On the morning she is to be transported, Luzyna fails to join the chosen group, and Helena takes her place. But the horrors of war--and her guilt at abandoning her sister--follow Helena on the journey across the sea, as a man from her past preys on her fear and remorse.

Though the people in New Zealand embrace her, the traumas Helena has suffered threaten her peace and blind her to the devotion of James, a charming, heroic young Allied pilot. If Helena can let go and dare to hope again, she may finally step out of the long shadow of her past to find a future made whole--a new community, a new family, a new love.

I’m a huge fan of historical fiction, particularly WWI and II. I’m also a New Zealander, of Ngai Tahu descent. I had never heard of my country taking in Polish refugees, nor are stories around my culture common, so this book intrigued me instantly.

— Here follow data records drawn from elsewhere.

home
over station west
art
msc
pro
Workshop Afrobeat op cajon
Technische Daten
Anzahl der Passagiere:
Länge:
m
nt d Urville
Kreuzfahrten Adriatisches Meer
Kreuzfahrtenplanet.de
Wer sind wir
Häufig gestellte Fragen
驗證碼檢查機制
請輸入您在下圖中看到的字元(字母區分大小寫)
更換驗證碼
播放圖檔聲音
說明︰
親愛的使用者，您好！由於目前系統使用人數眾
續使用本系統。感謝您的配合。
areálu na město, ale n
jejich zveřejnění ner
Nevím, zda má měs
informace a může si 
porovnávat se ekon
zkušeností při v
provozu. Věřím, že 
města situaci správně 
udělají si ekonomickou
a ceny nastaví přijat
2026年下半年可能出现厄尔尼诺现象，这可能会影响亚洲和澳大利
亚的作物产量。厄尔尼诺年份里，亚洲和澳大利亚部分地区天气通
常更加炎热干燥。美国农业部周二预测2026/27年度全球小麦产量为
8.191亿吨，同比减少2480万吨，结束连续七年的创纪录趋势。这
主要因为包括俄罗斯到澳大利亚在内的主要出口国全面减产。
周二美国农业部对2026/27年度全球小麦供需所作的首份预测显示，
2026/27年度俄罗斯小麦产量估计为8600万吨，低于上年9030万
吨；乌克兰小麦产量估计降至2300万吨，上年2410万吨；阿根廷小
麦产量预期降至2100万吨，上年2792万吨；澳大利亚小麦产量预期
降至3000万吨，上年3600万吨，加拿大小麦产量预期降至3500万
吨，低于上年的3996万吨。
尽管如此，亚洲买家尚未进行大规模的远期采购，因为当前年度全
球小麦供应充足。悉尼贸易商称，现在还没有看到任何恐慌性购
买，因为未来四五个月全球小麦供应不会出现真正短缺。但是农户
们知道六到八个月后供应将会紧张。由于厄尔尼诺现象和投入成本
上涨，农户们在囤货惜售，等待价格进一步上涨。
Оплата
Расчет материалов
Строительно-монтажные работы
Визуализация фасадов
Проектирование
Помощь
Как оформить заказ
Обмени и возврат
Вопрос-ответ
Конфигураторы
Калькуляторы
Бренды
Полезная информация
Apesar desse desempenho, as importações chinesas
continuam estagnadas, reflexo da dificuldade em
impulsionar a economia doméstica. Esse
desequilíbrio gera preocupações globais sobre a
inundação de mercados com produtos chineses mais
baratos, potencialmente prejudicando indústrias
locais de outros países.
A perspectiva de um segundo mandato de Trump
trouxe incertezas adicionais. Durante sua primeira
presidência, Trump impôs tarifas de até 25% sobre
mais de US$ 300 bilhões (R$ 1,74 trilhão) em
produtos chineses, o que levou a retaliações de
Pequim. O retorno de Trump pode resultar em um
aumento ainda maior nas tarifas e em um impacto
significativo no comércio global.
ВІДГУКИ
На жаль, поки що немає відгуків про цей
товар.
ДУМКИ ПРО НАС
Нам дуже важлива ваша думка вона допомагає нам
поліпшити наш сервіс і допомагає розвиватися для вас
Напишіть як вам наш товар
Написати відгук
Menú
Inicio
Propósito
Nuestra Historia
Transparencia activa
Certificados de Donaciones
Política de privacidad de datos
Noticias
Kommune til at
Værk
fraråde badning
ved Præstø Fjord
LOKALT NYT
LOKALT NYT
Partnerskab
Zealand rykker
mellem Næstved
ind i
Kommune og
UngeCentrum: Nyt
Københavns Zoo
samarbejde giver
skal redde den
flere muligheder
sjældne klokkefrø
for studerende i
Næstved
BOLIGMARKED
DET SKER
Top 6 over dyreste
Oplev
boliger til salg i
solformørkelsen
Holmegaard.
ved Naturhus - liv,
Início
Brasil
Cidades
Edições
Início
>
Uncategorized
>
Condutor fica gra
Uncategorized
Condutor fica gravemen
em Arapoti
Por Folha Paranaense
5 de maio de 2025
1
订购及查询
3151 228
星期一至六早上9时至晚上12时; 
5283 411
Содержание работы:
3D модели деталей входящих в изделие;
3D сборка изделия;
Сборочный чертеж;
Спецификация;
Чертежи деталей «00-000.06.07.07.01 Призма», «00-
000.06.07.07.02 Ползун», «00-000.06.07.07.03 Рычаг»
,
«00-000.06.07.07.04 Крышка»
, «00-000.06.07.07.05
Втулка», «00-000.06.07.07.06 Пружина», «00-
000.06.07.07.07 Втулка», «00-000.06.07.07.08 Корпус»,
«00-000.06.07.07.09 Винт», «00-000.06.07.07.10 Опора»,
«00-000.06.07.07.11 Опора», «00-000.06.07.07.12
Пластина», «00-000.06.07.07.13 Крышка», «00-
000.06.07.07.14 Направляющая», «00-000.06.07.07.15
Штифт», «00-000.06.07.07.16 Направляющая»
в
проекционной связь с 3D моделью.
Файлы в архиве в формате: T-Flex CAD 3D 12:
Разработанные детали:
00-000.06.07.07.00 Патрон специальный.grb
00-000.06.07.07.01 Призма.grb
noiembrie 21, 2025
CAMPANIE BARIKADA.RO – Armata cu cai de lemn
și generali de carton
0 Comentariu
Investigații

Learning about that part of our history was enlightening, as was discovering that it wasn’t just the Jewish that were persecuted by Hitler (Helena’s family are Polish Catholic). But, while the book was meticulously researched, the depiction of Maori and Maori culture lacked insight and depth. I couldn’t get past some of the Maori character names, which I’d never heard before. They didn’t make sense to me, and as I was reading them with Maori pronunciation, they refused to roll off my tongue. Likewise, certain terms. I’ve never heard “manuka myrtle”, for example. It’s just manuka. Hei-tiki is just tiki. Baskets are traditionally woven from flax, not reeds. And it’s iwi, not tribe. These little things added up and ruined the book for me. Perhaps a little unfairly, but I couldn’t help it.

On top of that, I found Helena unsympathetic and tired quickly of her whiny “poor me” attitude. But, it could just be that my difficulty in finding personality in the depiction of my culture affected my ability to empathize with the characters. Some plot points also had me pushing the little “I Believe” button usually reserved for unbelievable TV shows. I mean, come on. You just happen to meet some guy and his cousin on the road, who immediately, without thinking, invite you home and then, once hearing your sob story, invite you to move on in? Why can’t I have that sort of luck? Oh wait, I’m married. Never mind.

Despite the things I didn’t like about it,  “A Hope At The End of the World” was well written and I can’t deny that the author did her homework, although it was less of a wartime story, more of a historical romance (with predictable romance plot twists). It’s my first Sarah Lark novel, and while I may skip anything to do with my heart home, I’d be willing to give her another chance.